Critics might suggest it is an NHS solution to problems the NHS does not understand and, as ever, it is focused on the vested interests especially those of the large provider Trusts.  It also relies on opinions drawn from talking to ‘stakeholders’ (the usual suspects) rather than data and analysis, and little evidence of engagement with patients, carers, staff, service users or even voters.

There is no support for the minority view that ICSs are a trojan horse for planned Americanisation.  Hewitt argues that rather than disrupt yet another reorganisation, the ICB/ICP setup that has now been put in place should be adapted and made to work, reflecting at least a salute to devolution and localism.

However the Hewitt Review has not met with much enthusiasm, and looks like being shelved.  The Treasury is unlikely to move from its short term commitment, seeking cuts rather than investment to meet the rising cost pressures on the NHS. NHS England in turn will not relinquish its top-down culture of performance management and direction. Ministers will not accept localism, and will continue to try to micro manage; and the ICS’s will be made up of those who toe the line and look upwards.

More and more will be poured into hospitals, and the power and influence of community/primary care will continue to decline.  Desperately necessary capital investment will be as likely to arrive as the now mythical “40 new hospitals.”

And as a vehicle for real reform (whatever that means) Hewitt’s review does not go far enough. A new approach is vital.

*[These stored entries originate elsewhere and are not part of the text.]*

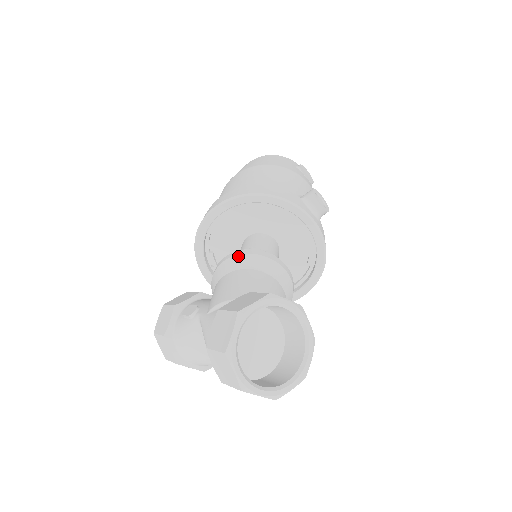
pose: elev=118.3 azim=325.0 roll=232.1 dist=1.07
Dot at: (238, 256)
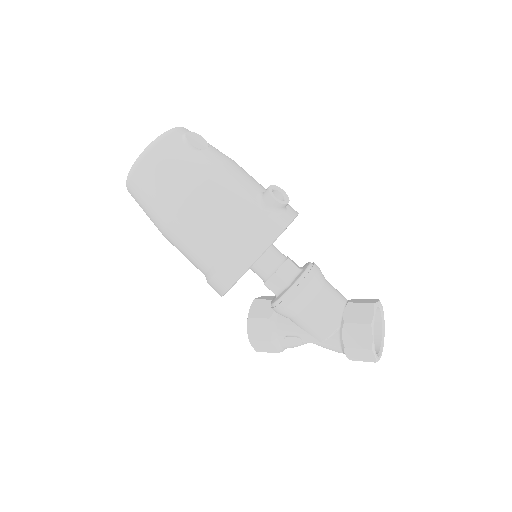
Dot at: (296, 299)
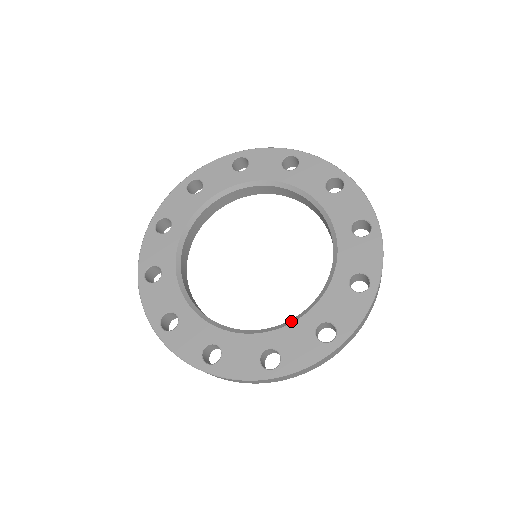
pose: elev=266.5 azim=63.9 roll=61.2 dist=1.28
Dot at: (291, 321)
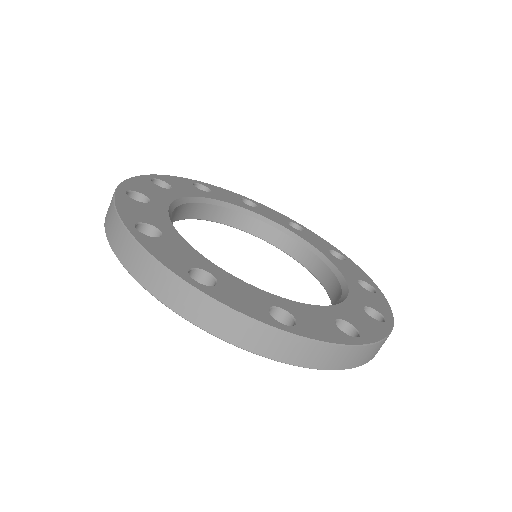
Dot at: (252, 286)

The care system is in crisis.  It needs some short-term actions to resolve immediate problems, mostly around workforce.  It needs a government that believes in the founding principles, and will support them with funding.

But more money, more staff, or even more ambulances are not the solution – or at least not the whole of the solution.

The most important issue of all is the need to be honest about the NHS and its weaknesses as well as its strengths:

  • it cannot function effectively without a public health system to minimise the numbers developing avoidable health problems, along with proactive measures to improve the living standards and conditions of the poorest and reverse the recent downturn in healthy life expectancy.

 

  • hospitals and primary care services cannot function effectively without the development of a universal and accessible National Care Service in place of the current cash-starved, dysfunctional and largely privatised shambles.

 

  • despite the empty rhetoric about “integration,” hospital and community health services cannot function effectively when the NHS budget is carved up into contracts which allow the private sector to cherry pick the least demanding services in the quest for profit, while NHS trusts are left with all of the emergencies and most costly and demanding cases. The outsourcing of clinical and support services to private contractors undermines the viability of NHS providers, and should be halted and rolled back as contracts expire.

Only then can evidence based solutions allow some honesty about the expectations of the electorate on just how long they have to wait and how much they may have to pay in taxes!